416 pages, Hyperion, ISBN-13: 978-0563384977

Simon Schama’s A History of Britain trilogy was first published in 2000 to accompany his television miniseries of the same name and confirmed his status as one of the world’s leading popular historians, not only thanks to his expansive knowledge of history, but also to his ability to succinctly, unerringly and unpretentiously pinpoint the psychological motivations of his characters…did I just say his “characters”? Why, yes I did, for there is something almost novelistic about Schama’s approach to history: his writing has a certain stylistic flair that also demonstrates a willingness to understand individuals, so that all of those Anglo-Saxon figures whose names sound remarkably similar and all of those kings with numerous sons all named after themselves take on distinct identities. He mixes academic scrutiny with the common touch: I ask you, who else would sum up Thomas à Becket’s contrariness thus: “Becket was a cockney, a street-fighter and as tough as old boots under the cowl”? This first volume takes us through to the end of the Tudor dynasty and discusses all the Kings, Queens, and other famous historical figures that you would expect, and its simple writing style makes it a very accessible book and is a must-read for anyone with even a passing interest in British history.

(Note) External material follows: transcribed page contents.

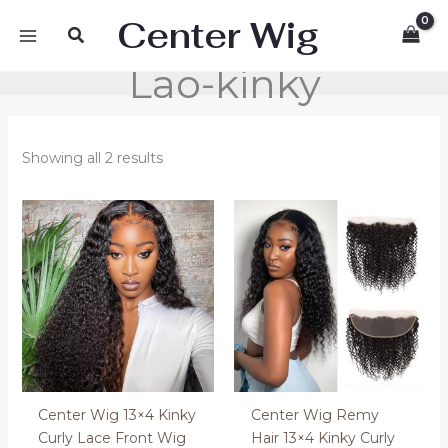
Skip
Center Wig
Search
to
content
Lao-kinky
Showing all 2 results
Price
Price
range:
range:
200.00 €
56.00 €
through
through
400.00 €
90.00 €
Center Wig 13×4 Kinky
Center Wig Remy
Curly Lace Front Wig
Hair 13×4 Kinky Curly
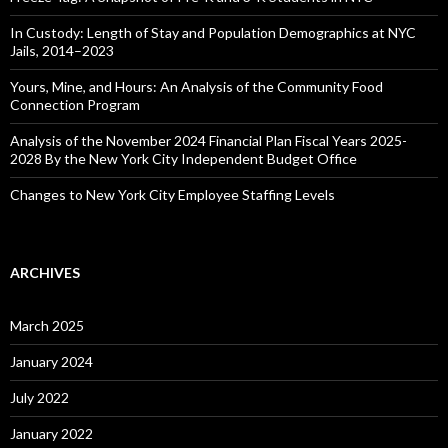
In Custody: Length of Stay and Population Demographics at NYC
Jails, 2014–2023
Yours, Mine, and Hours: An Analysis of the Community Food
Connection Program
Analysis of the November 2024 Financial Plan Fiscal Years 2025-
2028 By the New York City Independent Budget Office
Changes to New York City Employee Staffing Levels
ARCHIVES
March 2025
January 2024
July 2022
January 2022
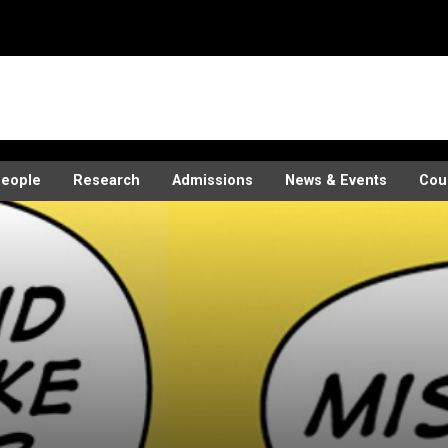
eople
Research
Admissions
News & Events
Cou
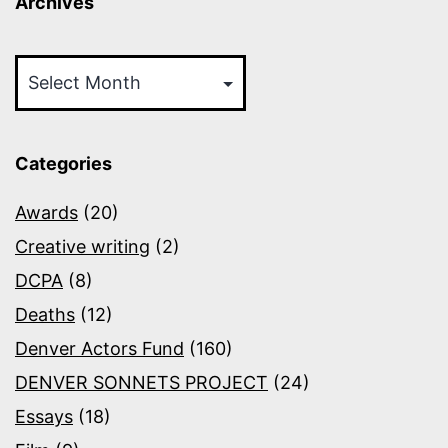
Archives
Archives
Categories
Awards
(20)
Creative writing
(2)
DCPA
(8)
Deaths
(12)
Denver Actors Fund
(160)
DENVER SONNETS PROJECT
(24)
Essays
(18)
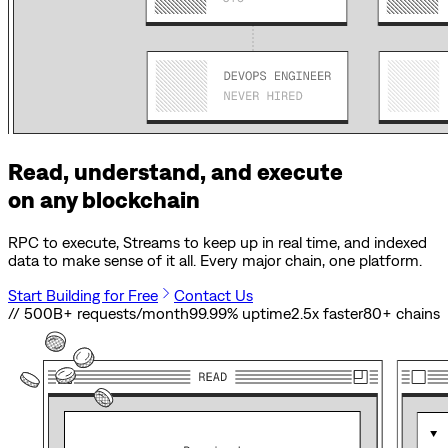
Read, understand, and execute
on any blockchain
RPC to execute, Streams to keep up in real time, and indexed
data to make sense of it all. Every major chain, one platform.
Start Building for Free
Contact Us
// 500B+ requests/month
99.99% uptime
2.5x faster
80
+ chains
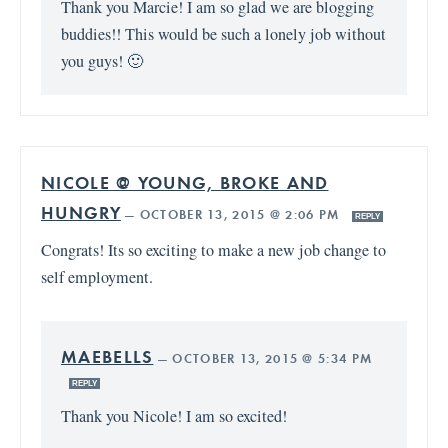
Thank you Marcie! I am so glad we are blogging
buddies!! This would be such a lonely job without
you guys! 🙂
NICOLE @ YOUNG, BROKE AND
HUNGRY
—
OCTOBER 13, 2015 @ 2:06 PM
REPLY
Congrats! Its so exciting to make a new job change to
self employment.
MAEBELLS
—
OCTOBER 13, 2015 @ 5:34 PM
REPLY
Thank you Nicole! I am so excited!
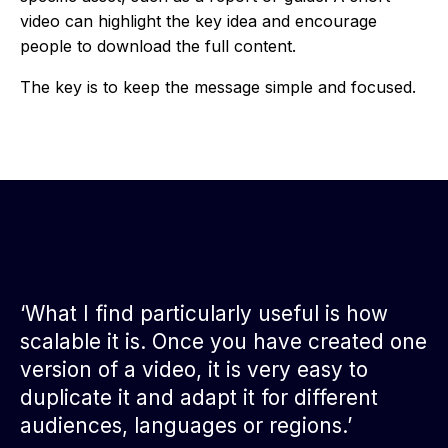
video can highlight the key idea and encourage
people to download the full content.
The key is to keep the message simple and focused.
‘What I find particularly useful is how
scalable it is. Once you have created one
version of a video, it is very easy to
duplicate it and adapt it for different
audiences, languages or regions.’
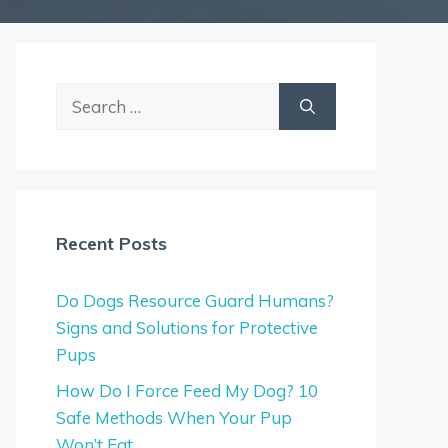
Search
for:
Recent Posts
Do Dogs Resource Guard Humans?
Signs and Solutions for Protective
Pups
How Do I Force Feed My Dog? 10
Safe Methods When Your Pup
Won’t Eat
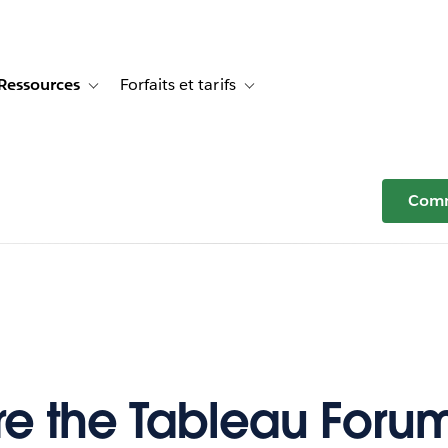
Ressources
Forfaits et tarifs
or Témoignages clients
e sub-navigation for Solutions
Toggle sub-navigation for Ressources
Toggle sub-navigation for Forfaits e
Comm
e the Tableau Foru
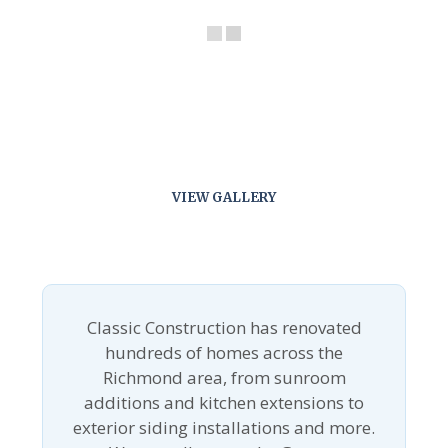
VIEW GALLERY
Classic Construction has renovated
hundreds of homes across the
Richmond area, from sunroom
additions and kitchen extensions to
exterior siding installations and more.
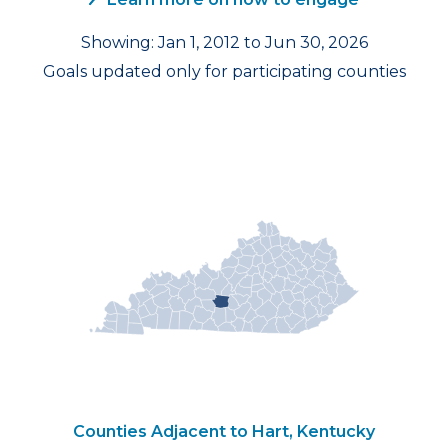
Showing: Jan 1, 2012 to Jun 30, 2026
Goals updated only for participating counties
Counties Adjacent to Hart, Kentucky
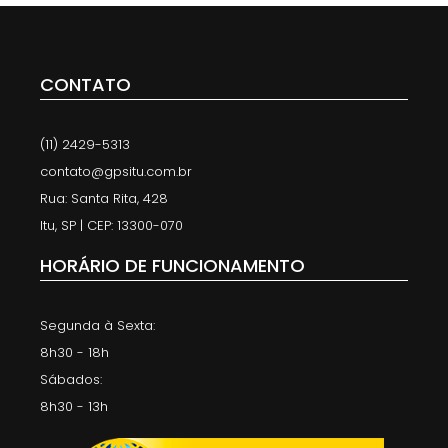
CONTATO
(11) 2429-5313
contato@gpsitu.com.br
Rua: Santa Rita, 428
Itu, SP | CEP: 13300-070
HORÁRIO DE FUNCIONAMENTO
Segunda à Sexta:
8h30 - 18h
Sábados:
8h30 - 13h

Schama’s thesis is that history is made by change, not by continuity: it is those moments of radical alteration that really show us who we are. Naturally, a thesis such as this is inevitably dependent on strong, determined individuals: Thomas à Becket’s intransigence in the face of Henry II altering the relationship between Church and State forever, or Henry VIII’s obsession over producing a male heir breaking England with Rome. But there are also events, not individuals that change the course of things, as Schama explains: the Black Death wiped out so many people that the existent feudal system was destroyed, effecting (or helping to effect) a great rural transformation. The book is unavoidably chronological in the way it presents the stories, but Schama does attempt to group events together in themes. This comes across as a bit of a gimmick, because each chapter/theme is conveniently about the same number of pages and the theme is only really mentioned at the beginning and end of each chapter.

For the casual history reader most of the key points are covered, but there are some fairly glaring omissions: the Crusades get little attention – I know, I know, they didn’t take place in Britain, but they did have a significant impact on life in England at the time (actually, a number of foreign wars get minimal treatment); if you didn’t know anything about the Wars of the Roses before reading this book then you won’t after, either, for the term is only used once and the events are barely discussed; Richard III, one of England’s most notorious Kings, is given one – ONE! – sentence, and as I believe that Shakespeare’s image of Richard III is inaccurate, I was really hoping for some discussion of this, but none was forthcoming; and while I appreciate that “Britain” didn’t exist in the period under discussion, I still feel that Scotland, Wales, and Ireland are given short shrift here, as Wales and Scotland are discussed only when they were involved in fighting with England.

I try to be sympathetic to anyone attempting to write a complete history of anything because it is not possible to cover it all; however, Schama does set himself up for this criticism a bit, by only using 400 pages to discuss everything up to 1603. Still, this is an exciting, intensely seductive presentation of history, and Schama is clever enough not to dismiss an appeal to the head as well as the heart, for all his focus on personality: a winning combination.